Give your reps the opportunity to be problem-solvers by giving them
clear guidelines on what they can do to satisfy customer issues without
bringing in a senior staff member to make decisions.
Assessing
Customer Service through the Eyes of the Service Delivery Team
Providing memorable
customer service is not an instinctive task; a strategy must be designed
and planned, and service providers must be trained on its execution.
The best service strategies in the world will not make for happy
customers unless those strategies are put into practice by the service
team.
Service reps must be
trained thoroughly and consistently. They must be taught everything
from proper courtesy and protocol to products and pricing to
problem-solving and trouble-shooting.
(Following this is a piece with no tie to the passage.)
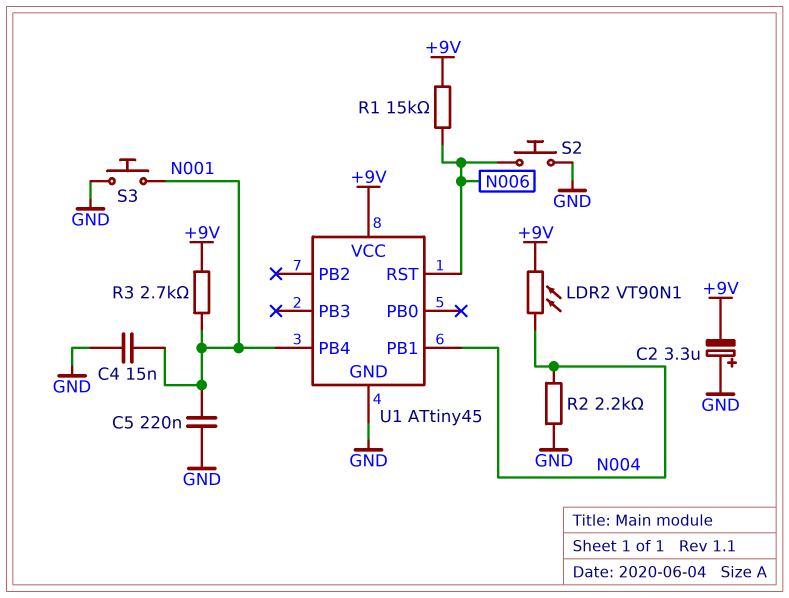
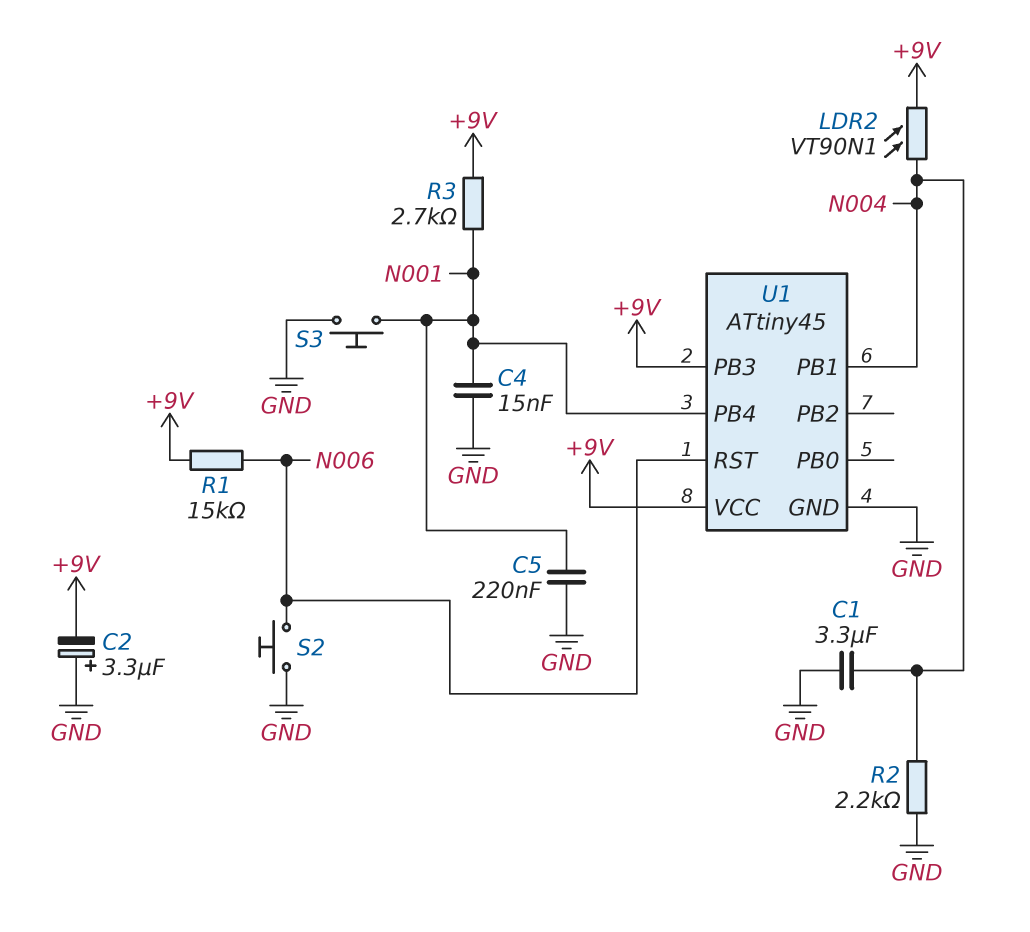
C1: none -> 3.3uF (GND, N004)
U1 pin PB3: none -> +9V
They must be empowered to resolve
issues, and therefore must understand how far the company is willing to
go to satisfy its customers.
In-depth product
training is imperative, and not training from the developer’s view or
the marketer’s view, but from the customer’s view. The service team
needs to understand what the customer does with the company’s product or
service, how they use it, how it serves their needs, and the role it
plays in their lives. Only then can they be sure to provide the level
of customer service appropriate for the matter at hand.
It is also necessary
to evaluate the tools your service team has to work with. How many
different systems are needed to fully address customer needs, orders,
history, preferences, and pricing? The ease with which your service
reps can put their hands on pertinent customer data plays a huge role in
the level of service they deliver. Do your systems talk to each other?
Do they convey and share customer data and information with marketing
and sales, as well as customer service? Are all customer-facing
departments getting the same information? Even the smallest gap in
customer knowledge can show your company in a negative light. Give your
people the right tools for the job.
Fine-tuning your
company’s service delivery is a worthwhile but complex task. In order
to fully appreciate where you want to take your service going forward,
you need to have a good understanding of where it stands currently.
Take the time to honestly assess your service delivery, from top to
bottom, before reorganizing, or making tweaks to a part of your service
team. You will make better decisions, and you will have valuable
benchmarks against which to measure your improvements.